# Task requirements
Check each line of the listing for the string "user". Copy those where it appears.
╔══
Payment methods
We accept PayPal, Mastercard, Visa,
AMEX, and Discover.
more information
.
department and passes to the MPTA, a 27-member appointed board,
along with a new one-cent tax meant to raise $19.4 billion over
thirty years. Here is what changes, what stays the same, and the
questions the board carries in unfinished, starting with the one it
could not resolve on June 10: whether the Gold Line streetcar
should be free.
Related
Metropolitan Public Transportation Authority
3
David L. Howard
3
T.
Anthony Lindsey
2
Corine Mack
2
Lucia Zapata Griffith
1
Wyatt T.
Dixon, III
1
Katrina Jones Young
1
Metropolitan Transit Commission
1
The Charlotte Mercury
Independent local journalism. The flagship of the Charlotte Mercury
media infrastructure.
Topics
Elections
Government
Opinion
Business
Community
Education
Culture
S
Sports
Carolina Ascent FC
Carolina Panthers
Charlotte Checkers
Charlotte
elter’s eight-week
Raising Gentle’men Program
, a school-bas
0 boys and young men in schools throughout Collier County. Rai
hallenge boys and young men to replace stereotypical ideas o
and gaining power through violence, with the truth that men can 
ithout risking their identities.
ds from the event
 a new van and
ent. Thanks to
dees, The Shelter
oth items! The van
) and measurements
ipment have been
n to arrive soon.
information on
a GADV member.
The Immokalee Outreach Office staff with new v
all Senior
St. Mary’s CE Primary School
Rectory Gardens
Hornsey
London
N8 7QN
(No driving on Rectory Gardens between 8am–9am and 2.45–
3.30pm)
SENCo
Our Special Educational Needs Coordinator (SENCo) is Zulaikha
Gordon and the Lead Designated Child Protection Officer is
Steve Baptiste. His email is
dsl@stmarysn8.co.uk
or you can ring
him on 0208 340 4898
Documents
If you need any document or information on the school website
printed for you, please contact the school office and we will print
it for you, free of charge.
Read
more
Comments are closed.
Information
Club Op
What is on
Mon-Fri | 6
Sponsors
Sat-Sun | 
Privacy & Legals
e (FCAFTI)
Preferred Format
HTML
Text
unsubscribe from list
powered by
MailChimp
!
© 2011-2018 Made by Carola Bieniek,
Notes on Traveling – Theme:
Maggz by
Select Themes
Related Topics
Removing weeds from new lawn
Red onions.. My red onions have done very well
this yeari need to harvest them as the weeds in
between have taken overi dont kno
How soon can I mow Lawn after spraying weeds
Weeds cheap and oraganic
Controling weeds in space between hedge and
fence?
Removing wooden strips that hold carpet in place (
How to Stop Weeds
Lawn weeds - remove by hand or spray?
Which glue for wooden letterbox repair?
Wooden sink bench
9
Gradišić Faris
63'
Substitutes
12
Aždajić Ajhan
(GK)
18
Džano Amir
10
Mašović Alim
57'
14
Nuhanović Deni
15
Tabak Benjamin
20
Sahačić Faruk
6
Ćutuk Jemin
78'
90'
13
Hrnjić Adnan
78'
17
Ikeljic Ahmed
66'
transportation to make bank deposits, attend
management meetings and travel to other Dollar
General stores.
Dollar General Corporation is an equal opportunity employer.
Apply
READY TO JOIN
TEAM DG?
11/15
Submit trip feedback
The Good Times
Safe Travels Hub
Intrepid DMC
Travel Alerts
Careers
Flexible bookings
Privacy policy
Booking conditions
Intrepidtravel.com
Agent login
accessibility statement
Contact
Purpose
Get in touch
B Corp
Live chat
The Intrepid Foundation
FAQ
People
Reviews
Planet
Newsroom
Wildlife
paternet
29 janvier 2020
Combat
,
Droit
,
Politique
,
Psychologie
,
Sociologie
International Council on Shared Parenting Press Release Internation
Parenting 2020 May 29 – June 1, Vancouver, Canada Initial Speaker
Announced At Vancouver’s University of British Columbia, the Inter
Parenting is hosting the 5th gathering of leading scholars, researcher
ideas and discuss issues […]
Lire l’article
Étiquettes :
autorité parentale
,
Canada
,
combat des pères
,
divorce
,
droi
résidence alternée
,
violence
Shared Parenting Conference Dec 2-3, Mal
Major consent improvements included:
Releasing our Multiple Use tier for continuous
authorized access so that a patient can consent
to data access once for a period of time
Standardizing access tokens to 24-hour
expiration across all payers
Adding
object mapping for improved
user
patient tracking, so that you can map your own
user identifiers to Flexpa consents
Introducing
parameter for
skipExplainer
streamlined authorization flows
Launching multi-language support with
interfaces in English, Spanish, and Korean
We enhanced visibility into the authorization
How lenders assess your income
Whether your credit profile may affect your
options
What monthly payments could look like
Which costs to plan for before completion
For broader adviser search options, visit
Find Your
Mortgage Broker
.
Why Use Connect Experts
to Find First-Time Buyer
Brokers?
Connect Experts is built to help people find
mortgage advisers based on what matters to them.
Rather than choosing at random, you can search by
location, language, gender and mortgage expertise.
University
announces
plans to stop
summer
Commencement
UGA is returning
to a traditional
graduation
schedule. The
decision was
╚══
# Task output
user
user identifiers to Flexpa consents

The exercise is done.